Okay, so here’s the bilinear interpolation kernel:
each work-item creates WI_SIZE_X * WI_SIZE_Y output elements. Work group dimensions are WG_SIZE_X x WG_SIZE_Y.
input image is H x W, output is (H - 1) x (W - 1). Is this how bilinear interpolation is typically used?
The good news is that I achieve peak memory bandwidth for CL_UNORM_INT8 when I set WI_SIZE_X=1 and WI_SIZE_Y=3.
Why is that the only setting that gets peak memory bandwidth?

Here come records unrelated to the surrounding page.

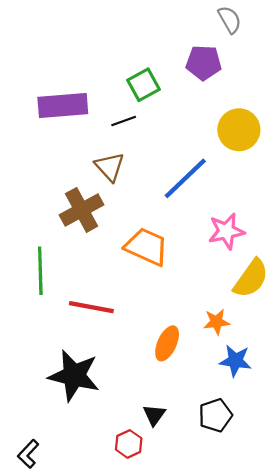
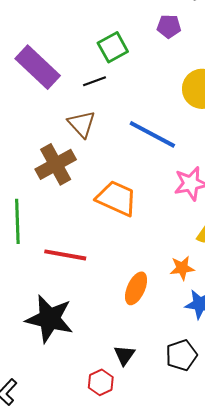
purple pentagon: (204, 63) -> (169, 26), size x0.7
purple rectangle: (63, 106) -> (38, 67), turned 48
blue line: (185, 178) -> (152, 134), turned 72

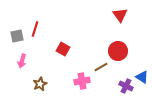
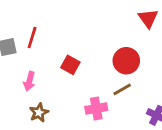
red circle: (118, 51) -> (126, 61), moved
pink arrow: (22, 61) -> (29, 81), moved

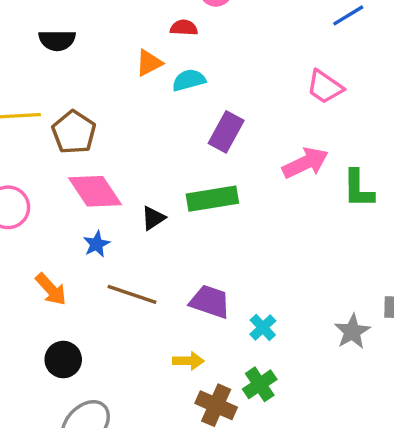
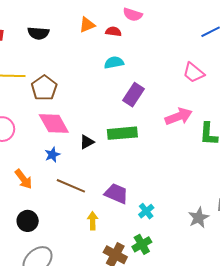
orange triangle: (149, 63) -> (87, 25), moved
yellow arrow: (188, 361) -> (93, 221), moved, turned -96

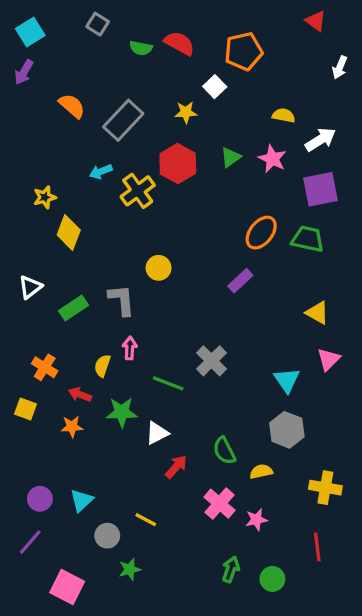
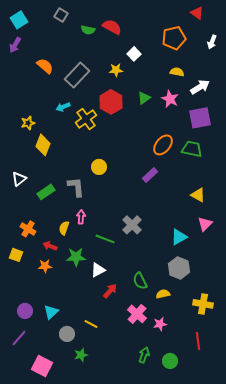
orange pentagon: (244, 51) -> (174, 38), moved
cyan triangle: (287, 380) -> (179, 237), turned 36

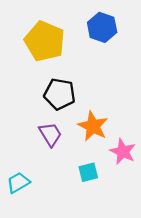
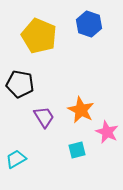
black pentagon: (60, 94) -> (20, 84), moved

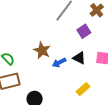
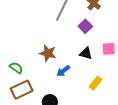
blue arrow: (59, 63) -> (63, 71), moved

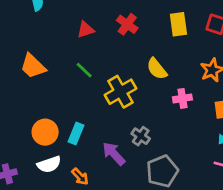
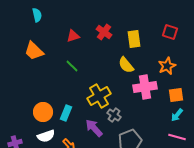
yellow rectangle: (178, 24) -> (134, 39), moved
orange trapezoid: (33, 66) -> (34, 51), moved
yellow cross: (120, 92) -> (99, 96), moved
pink cross: (182, 98) -> (145, 87), size x1.6

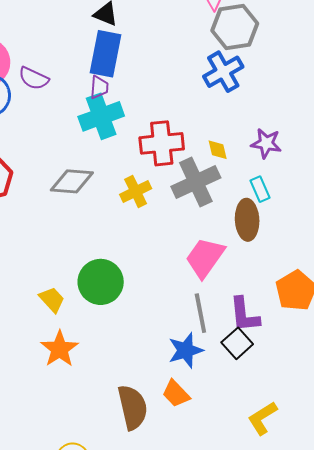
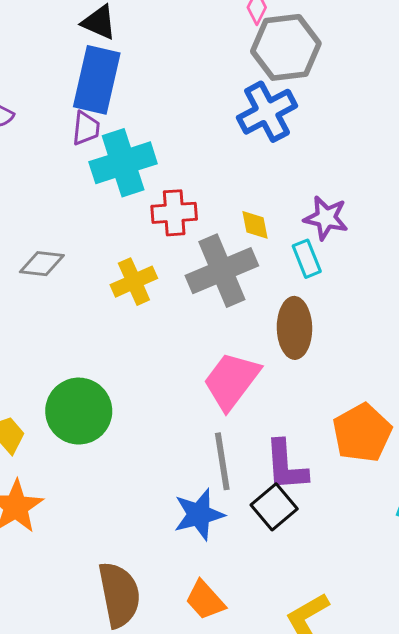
cyan cross: (101, 116) -> (123, 163), moved
red cross: (162, 143) -> (174, 213), size x0.7
gray diamond: (72, 181) -> (42, 264), size x0.7
cyan rectangle: (260, 189) -> (307, 259), moved
orange trapezoid: (176, 394) -> (205, 600), moved

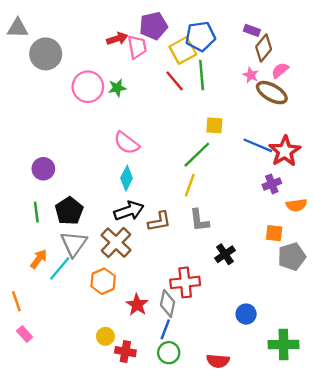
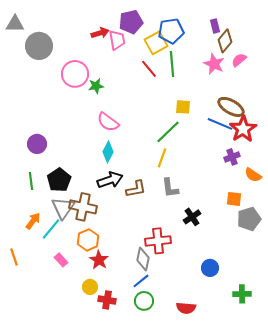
purple rectangle: (252, 30) -> (215, 26), turned 56
pink star: (251, 75) -> (214, 64), size x1.5
green star: (117, 88) -> (96, 86), moved
brown ellipse: (272, 93) -> (231, 107), moved
orange semicircle: (296, 205) -> (253, 175), turned 42
brown cross: (116, 243) -> (83, 207), moved, turned -32
red star: (137, 305) -> (99, 260), moved
blue line: (165, 329) -> (141, 281), turned 30
pink rectangle: (25, 334) -> (61, 260), moved
green cross: (284, 345) -> (242, 294), size x0.7

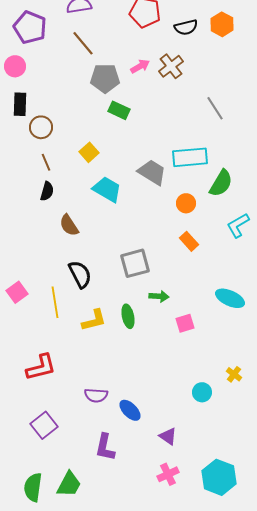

My guess is memory coalescing + L1 cache. Each work item computes a 3x1 column for the output which requires a 4x2 input patch. Those 4x2 input patches are right next to each other, so I think there’d be like one cache miss, then once all the data is loaded into L1, the HW would perform the interpolations at whatever throughput the gpu gets (texel fill rate). I think it computing a 3x1 output column vs a 1x3 output row is just easier to coalesce.
This is just my intuition. Please let me know if I am not correct about something.
My questions:
Each interpolation must involve fetching a 2x2 window into L1 cache correct?
kernel code
#define REP(i, n) for(int i = 0;i < (n);++i)
kernel void interpolate2(read_only image2d_t input, write_only image2d_t output) {
const sampler_t sampler = CLK_NORMALIZED_COORDS_FALSE | CLK_ADDRESS_NONE | CLK_FILTER_LINEAR;
int2 ids = (int2)(WI_SIZE_X * (int)get_global_id(0), WI_SIZE_Y * (int)get_global_id(1));
float2 coords = (float2)(get_global_id(0), get_global_id(1)) + (float2)(1.0f, 1.0f);
#pragma unroll WI_SIZE_X
REP(i, WI_SIZE_X) {
#pragma unroll WI_SIZE_Y
REP(j, WI_SIZE_Y) {
half4 pixel = read_imageh(input, sampler, coords + (float2)((float)(i), (float)(j)));
write_imageh(output, ids + (int2)(i, j), pixel);
}
}
}
host code (not complete)
#define W (112 * 8)
#define H (112)
#define WG_SIZE_X 8
#define WG_SIZE_Y 8
#define WI_SIZE_X 1
#define WI_SIZE_Y 3
typedef struct _IMG {
cl_image_format image_format;
cl_image_desc image_desc;
cl_mem mem;
} IMG;
...
IMG A = {{CL_RGBA, CL_UNORM_INT8}, {CL_MEM_OBJECT_IMAGE2D, W, H, 1}};
A.mem = clCreateImage(context, CL_MEM_READ_ONLY | CL_MEM_ALLOC_HOST_PTR, &A.image_format, &A.image_desc, NULL, &ret);
mem_objects.push_back(A.mem);
ASSERT(ret == CL_SUCCESS);
IMG A_interp = {{CL_RGBA, CL_UNORM_INT8}, {CL_MEM_OBJECT_IMAGE2D, W - 1, H - 1, 1}};
A_interp.mem = clCreateImage(context, CL_MEM_WRITE_ONLY | CL_MEM_ALLOC_HOST_PTR, &A_interp.image_format, &A_interp.image_desc, NULL, &ret);
mem_objects.push_back(A_interp.mem);
ASSERT(ret == CL_SUCCESS);
cl_kernel interpolate_kernel = clCreateKernel(program, "interpolate2", &ret);
ASSERT(ret == CL_SUCCESS);
ret = clSetKernelArg(interpolate_kernel, 0, sizeof(cl_mem), (void *)&A.mem);
ret = clSetKernelArg(interpolate_kernel, 1, sizeof(cl_mem), (void *)&A_interp.mem);
globalws = {(A_interp.image_desc.image_width) / WI_SIZE_X, (A_interp.image_desc.image_height) / WI_SIZE_Y};
localws = {WG_SIZE_X, WG_SIZE_Y};
ret = clEnqueueNDRangeKernel(queue, interpolate_kernel, 2, NULL, globalws.data(), localws.data(), 0, NULL, my_event);